July 2023 - 2024

Nnenna Okore posing with her artwork "Spirit Dance" at the Stanley Museum of Art 2023 © Stanley Museum of Art
Commissioned by the Stanley Museum of Art, Spirit Dance by artist Nnenna Okore is the second installment in the museum’s Thresholds series, which highlights the work of Iowa-affiliated artists.
Spirit Dance, is a site-specific sculptural work made of vibrantly dyed jute, burlap, and cheesecloth framed by thin wire structures, installed in the Stanley’s lightwell, an open-air space that spans nearly four floors at the center of the building. It was on display at the Stanley Museum of Art from July 2023 - 2024 and has been one of the museum's most popular exhibits.
Okore describes Spirit Dance as representative of the African-inspired notion that all forms, including humans, nonhumans, and spirits, possess an agentic force that is capable of doing things. Spirit Dance calls attention to these forces—like wind, which causes the sculpture to sway in a manner suggestive of dance. Compelling viewers to acknowledge these forces by making their effects visible in Spirit Dance, Okore hopes, will encourage viewers to be more sensitive to their environment and the forces at work around them.
Nnenna Okore is an internationally acclaimed artist and an alumna of UIowa's MA and MFA programs. She is involved in numerous environmental art projects and exhibitions designed to produce research, dialogue and artmaking about current waste issues.
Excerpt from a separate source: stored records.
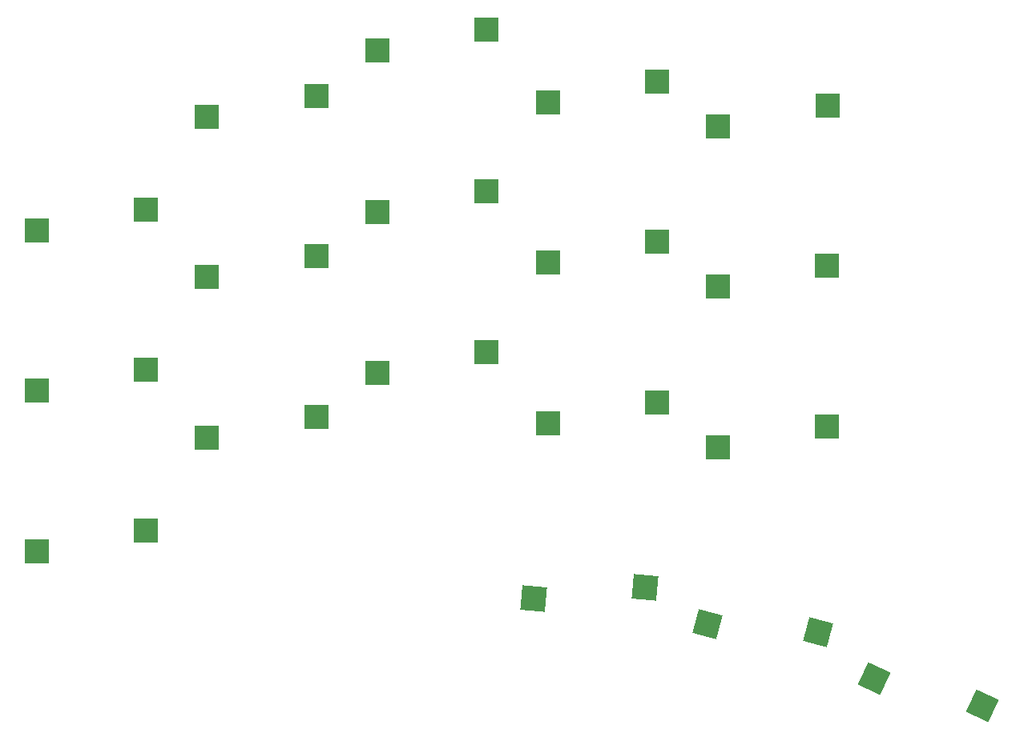
<source format=gbr>
%TF.GenerationSoftware,KiCad,Pcbnew,(6.0.8)*%
%TF.CreationDate,2022-12-01T16:35:38-08:00*%
%TF.ProjectId,half-swept,68616c66-2d73-4776-9570-742e6b696361,rev?*%
%TF.SameCoordinates,Original*%
%TF.FileFunction,Paste,Top*%
%TF.FilePolarity,Positive*%
%FSLAX46Y46*%
G04 Gerber Fmt 4.6, Leading zero omitted, Abs format (unit mm)*
G04 Created by KiCad (PCBNEW (6.0.8)) date 2022-12-01 16:35:38*
%MOMM*%
%LPD*%
G01*
G04 APERTURE LIST*
G04 Aperture macros list*
%AMRotRect*
0 Rectangle, with rotation*
0 The origin of the aperture is its center*
0 $1 length*
0 $2 width*
0 $3 Rotation angle, in degrees counterclockwise*
0 Add horizontal line*
21,1,$1,$2,0,0,$3*%
G04 Aperture macros list end*
%ADD10R,2.600000X2.600000*%
%ADD11RotRect,2.600000X2.600000X155.000000*%
%ADD12RotRect,2.600000X2.600000X165.000000*%
%ADD13RotRect,2.600000X2.600000X175.000000*%
G04 APERTURE END LIST*
D10*
%TO.C,SW2*%
X19351865Y-47255002D03*
X30901865Y-45055002D03*
%TD*%
%TO.C,SW3*%
X37351867Y-35255002D03*
X48901867Y-33055002D03*
%TD*%
%TO.C,SW4*%
X55351864Y-28255002D03*
X66901864Y-26055002D03*
%TD*%
%TO.C,SW5*%
X73351865Y-33755003D03*
X84901865Y-31555003D03*
%TD*%
%TO.C,SW6*%
X91351863Y-36255002D03*
X102901863Y-34055002D03*
%TD*%
%TO.C,SW8*%
X19351865Y-64255002D03*
X30901865Y-62055002D03*
%TD*%
%TO.C,SW9*%
X37351867Y-52229002D03*
X48901867Y-50029002D03*
%TD*%
%TO.C,SW10*%
X55351866Y-45371002D03*
X66901866Y-43171002D03*
%TD*%
%TO.C,SW11*%
X73351867Y-50705005D03*
X84901867Y-48505005D03*
%TD*%
%TO.C,SW12*%
X91331865Y-53245002D03*
X102881865Y-51045002D03*
%TD*%
%TO.C,SW14*%
X19351865Y-81254999D03*
X30901865Y-79054999D03*
%TD*%
%TO.C,SW15*%
X37351864Y-69247001D03*
X48901864Y-67047001D03*
%TD*%
%TO.C,SW16*%
X55351863Y-62389003D03*
X66901863Y-60189003D03*
%TD*%
%TO.C,SW17*%
X73351865Y-67723005D03*
X84901865Y-65523005D03*
%TD*%
%TO.C,SW18*%
X91325519Y-70263002D03*
X102875519Y-68063002D03*
%TD*%
D11*
%TO.C,SW20*%
X107844130Y-94713457D03*
X119241745Y-97600820D03*
%TD*%
D12*
%TO.C,SW21*%
X90223483Y-88904629D03*
X101949328Y-89768952D03*
%TD*%
D13*
%TO.C,SW1*%
X71895750Y-86246923D03*
X83593541Y-85061944D03*
%TD*%
M02*

</source>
Largely deriving inspiration from her natural surroundings, Okore creates delicate works of art using biodegradable materials like bioplastics, cheesecloth and fibers to engender awareness about sustainable practices in the art field.

Nnenna Okore | Art as Experience
In her conversation with Rouphail, Okore discussed her process for creating her work as well as the themes and inspirations behind it. She spoke about how her work is informed by indigenous African perspectives.
Robert Rouphail is a historian of modern Africa and the Indian Ocean at the UIowa College of Liberal Arts and Sciences. He teaches across the fields of African, global and environmental history. His courses range from surveys of modern African and global history to histories of race and empire in the Indian Ocean World to global environmental history and disaster studies courses.
Rouphail brought his expertise in environmental history to the conversation, exploring how Okore's work connects with broader themes of identity, community and the natural world.
Nnenna Okore discussed how ‘Spirit Dance’, among others, enlivens socio-material experiences that can interrupt material and immaterial alienations, disembodiments and dichotomies between art and life. She underscored how, in the face of ecological challenges and devastations, people can become more attuned to the planet and its ecosystems by intermingling with materials, people and spaces.